把下面所有的行原样重复一遍，图片不要放进回答里。

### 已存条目
==*==

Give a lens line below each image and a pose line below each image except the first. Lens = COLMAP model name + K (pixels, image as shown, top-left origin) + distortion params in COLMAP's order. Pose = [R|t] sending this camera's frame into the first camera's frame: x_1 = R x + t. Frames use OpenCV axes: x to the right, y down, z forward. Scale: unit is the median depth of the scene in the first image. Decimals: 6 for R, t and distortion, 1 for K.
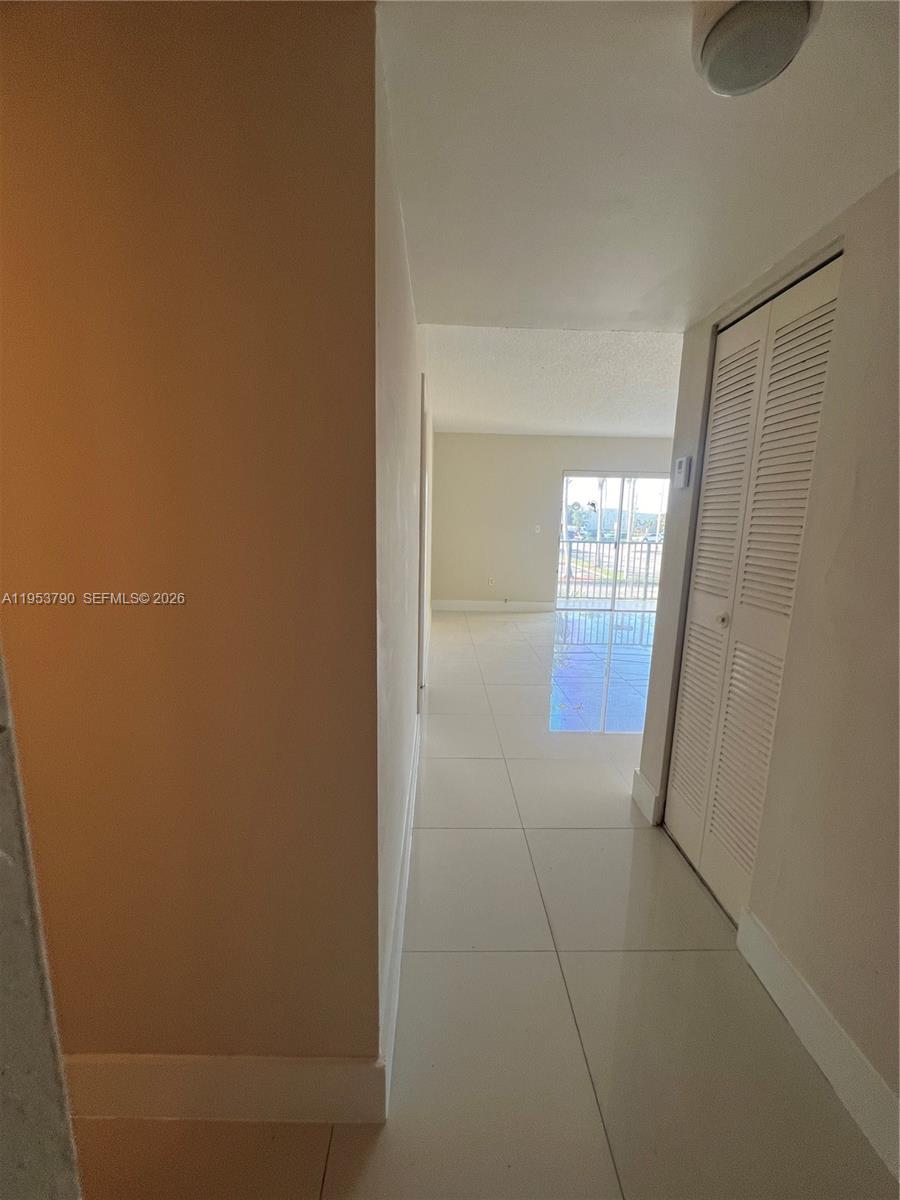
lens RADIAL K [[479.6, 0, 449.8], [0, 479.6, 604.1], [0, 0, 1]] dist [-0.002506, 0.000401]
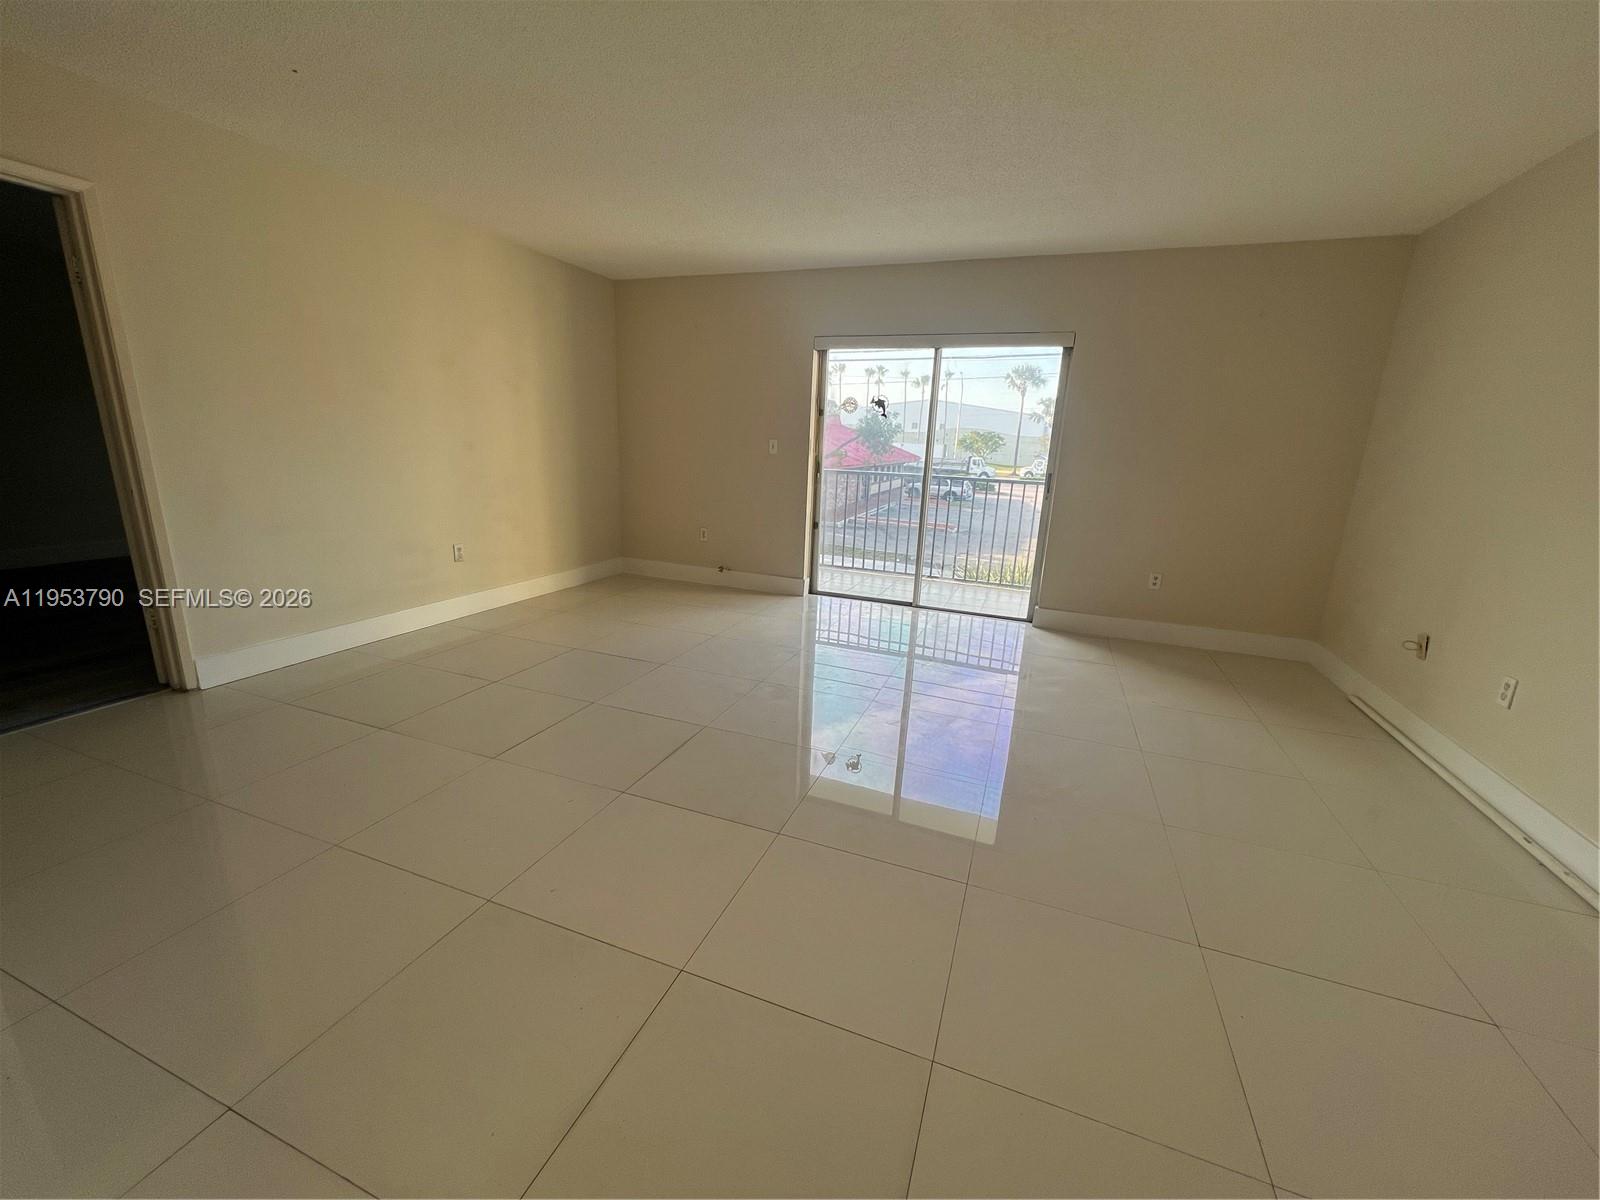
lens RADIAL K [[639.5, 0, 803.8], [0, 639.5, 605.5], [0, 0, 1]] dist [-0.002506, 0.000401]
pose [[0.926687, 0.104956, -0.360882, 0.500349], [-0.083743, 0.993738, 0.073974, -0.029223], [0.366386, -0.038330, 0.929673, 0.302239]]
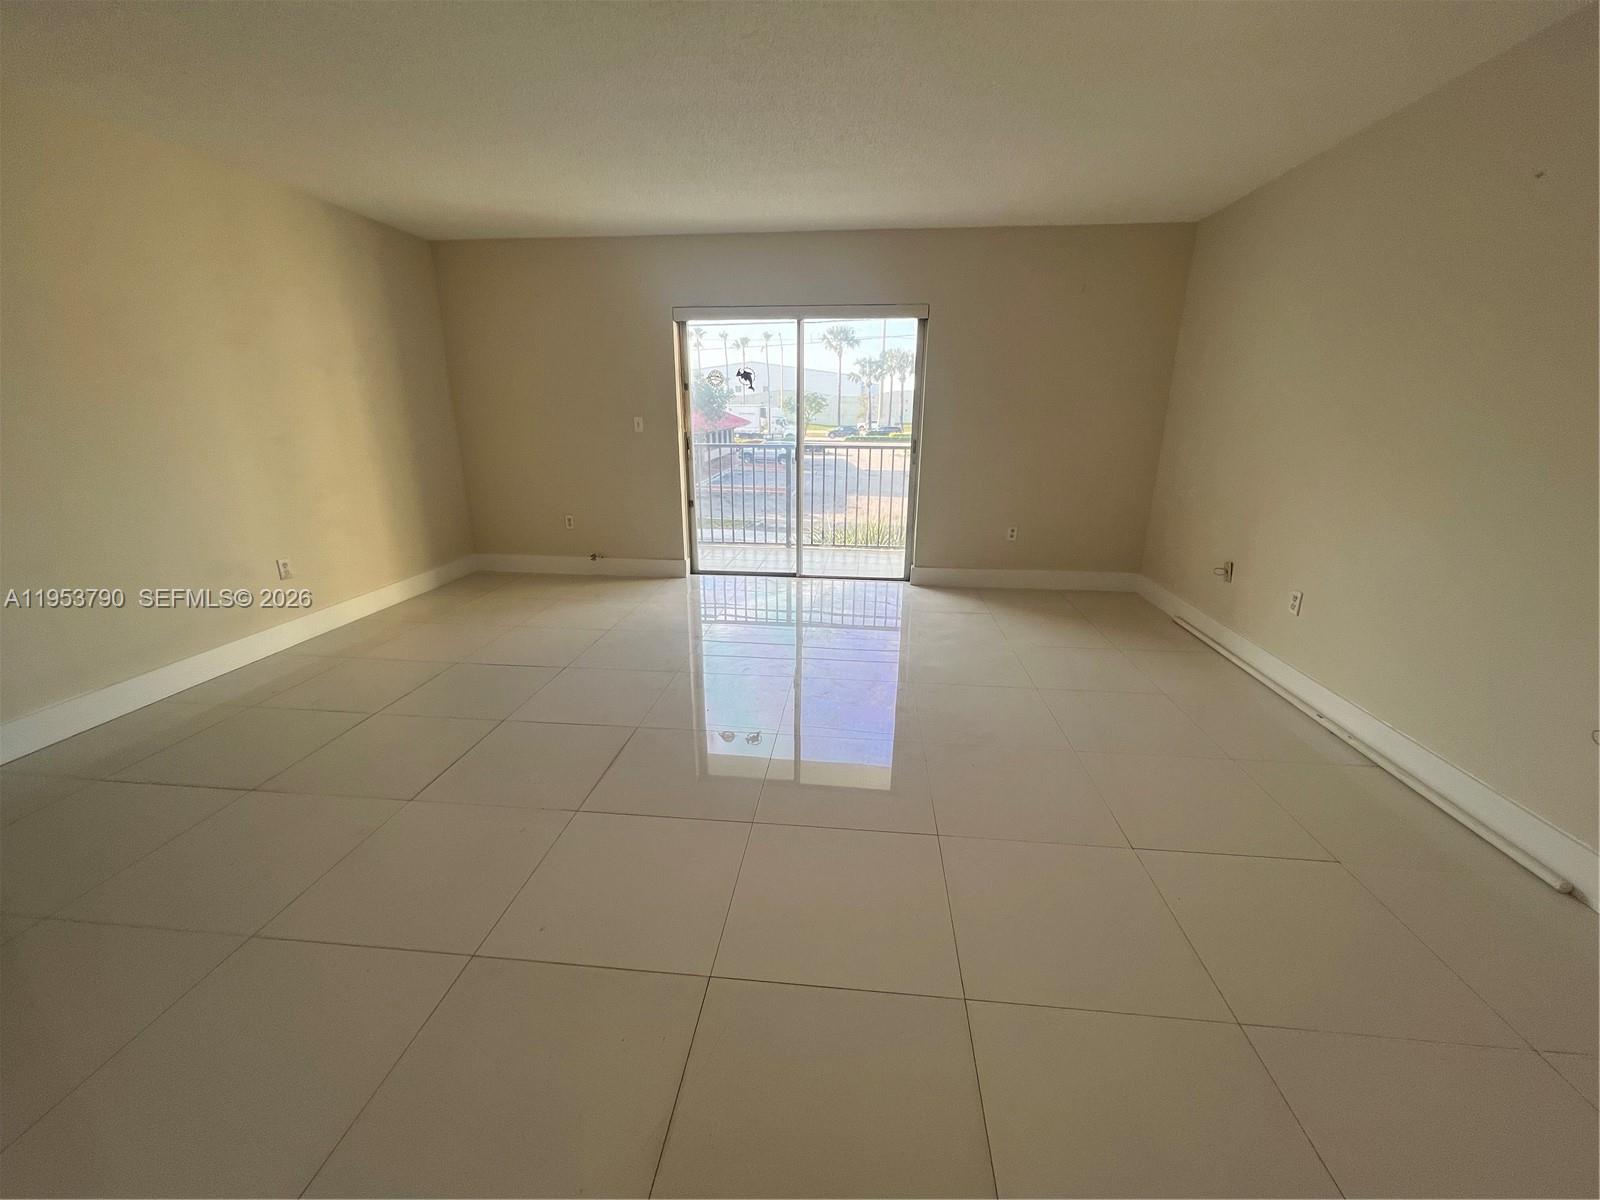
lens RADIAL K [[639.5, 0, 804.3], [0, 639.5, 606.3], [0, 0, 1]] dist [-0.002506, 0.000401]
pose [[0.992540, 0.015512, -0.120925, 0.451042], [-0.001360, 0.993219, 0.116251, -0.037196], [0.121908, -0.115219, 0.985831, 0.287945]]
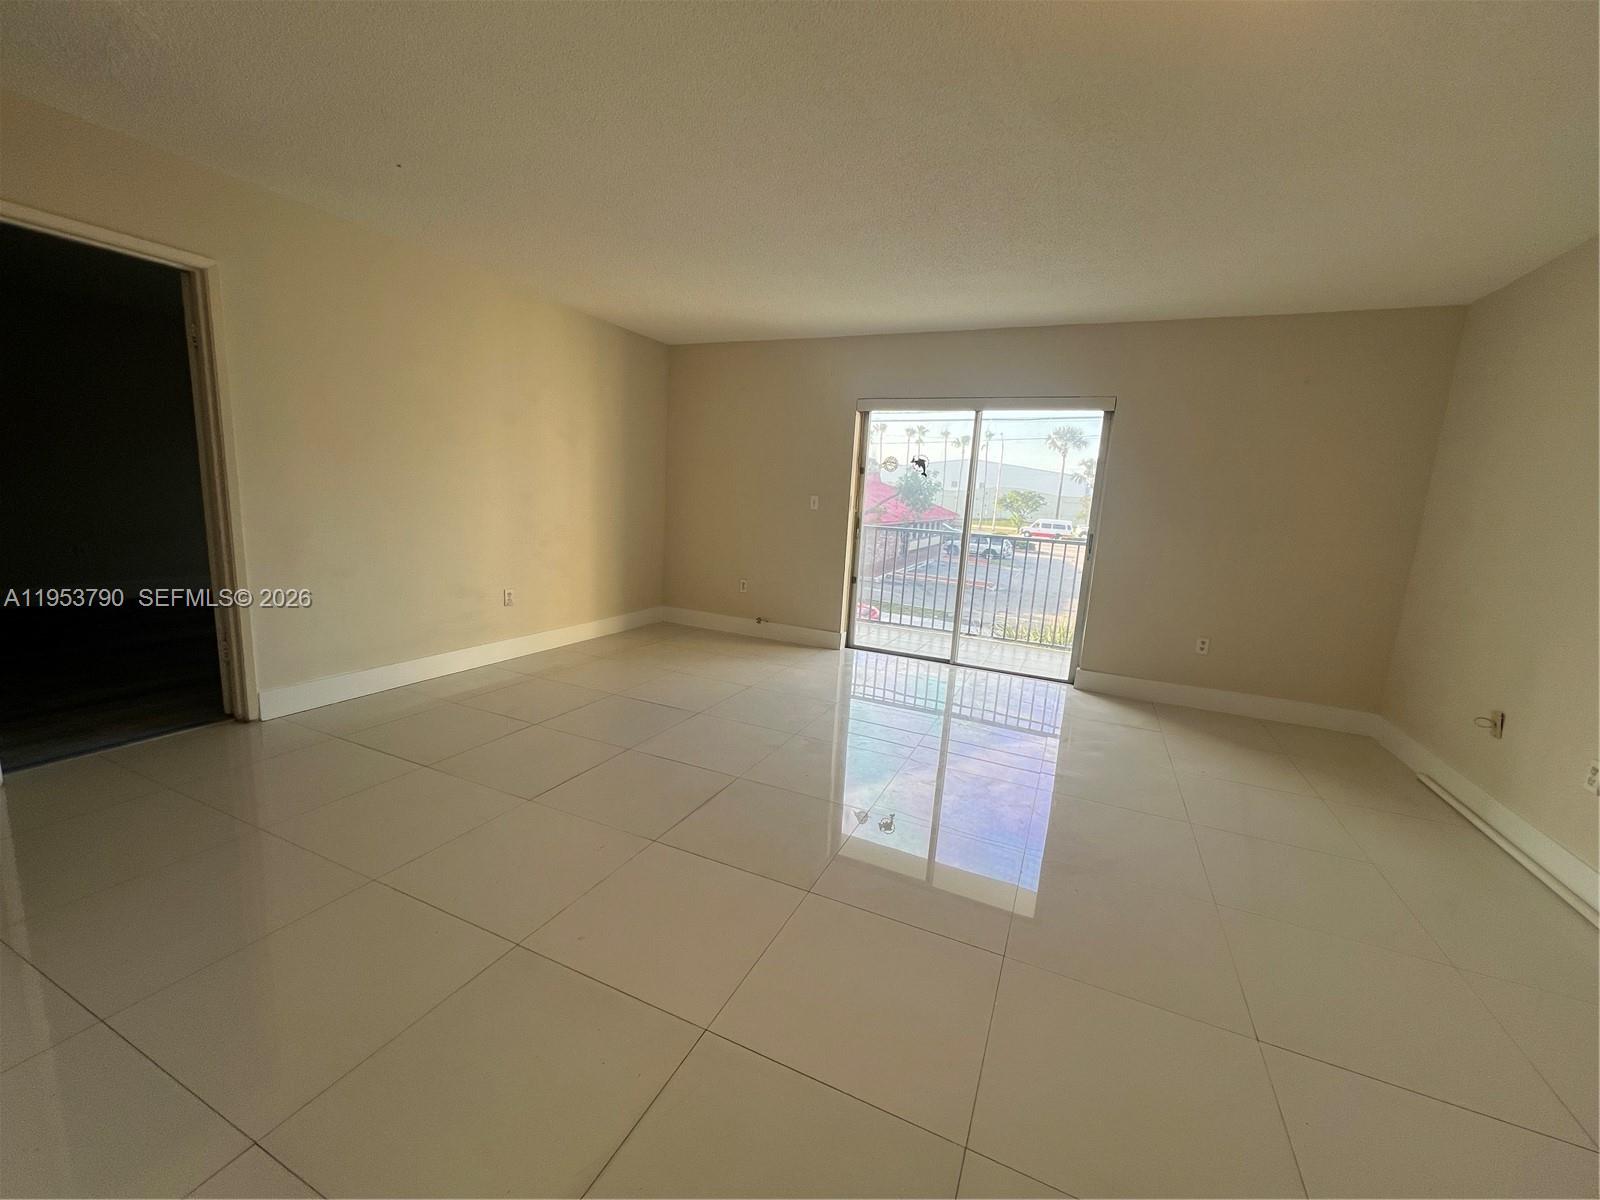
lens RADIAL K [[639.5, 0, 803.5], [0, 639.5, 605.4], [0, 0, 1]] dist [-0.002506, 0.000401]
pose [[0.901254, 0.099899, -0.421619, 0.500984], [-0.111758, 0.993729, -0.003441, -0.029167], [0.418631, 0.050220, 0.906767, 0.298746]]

==*==

### 任务结果
Give a lens line below each image and a pose line below each image except the first. Lens = COLMAP model name + K (pixels, image as shown, top-left origin) + distortion params in COLMAP's order. Pose = [R|t] sending this camera's frame into the first camera's frame: x_1 = R x + t. Frames use OpenCV axes: x to the right, y down, z forward. Scale: unit is the median depth of the scene in the first image. Decimals: 6 for R, t and distortion, 1 for K.
lens RADIAL K [[479.6, 0, 449.8], [0, 479.6, 604.1], [0, 0, 1]] dist [-0.002506, 0.000401]
lens RADIAL K [[639.5, 0, 803.8], [0, 639.5, 605.5], [0, 0, 1]] dist [-0.002506, 0.000401]
pose [[0.926687, 0.104956, -0.360882, 0.500349], [-0.083743, 0.993738, 0.073974, -0.029223], [0.366386, -0.038330, 0.929673, 0.302239]]
lens RADIAL K [[639.5, 0, 804.3], [0, 639.5, 606.3], [0, 0, 1]] dist [-0.002506, 0.000401]
pose [[0.992540, 0.015512, -0.120925, 0.451042], [-0.001360, 0.993219, 0.116251, -0.037196], [0.121908, -0.115219, 0.985831, 0.287945]]
lens RADIAL K [[639.5, 0, 803.5], [0, 639.5, 605.4], [0, 0, 1]] dist [-0.002506, 0.000401]
pose [[0.901254, 0.099899, -0.421619, 0.500984], [-0.111758, 0.993729, -0.003441, -0.029167], [0.418631, 0.050220, 0.906767, 0.298746]]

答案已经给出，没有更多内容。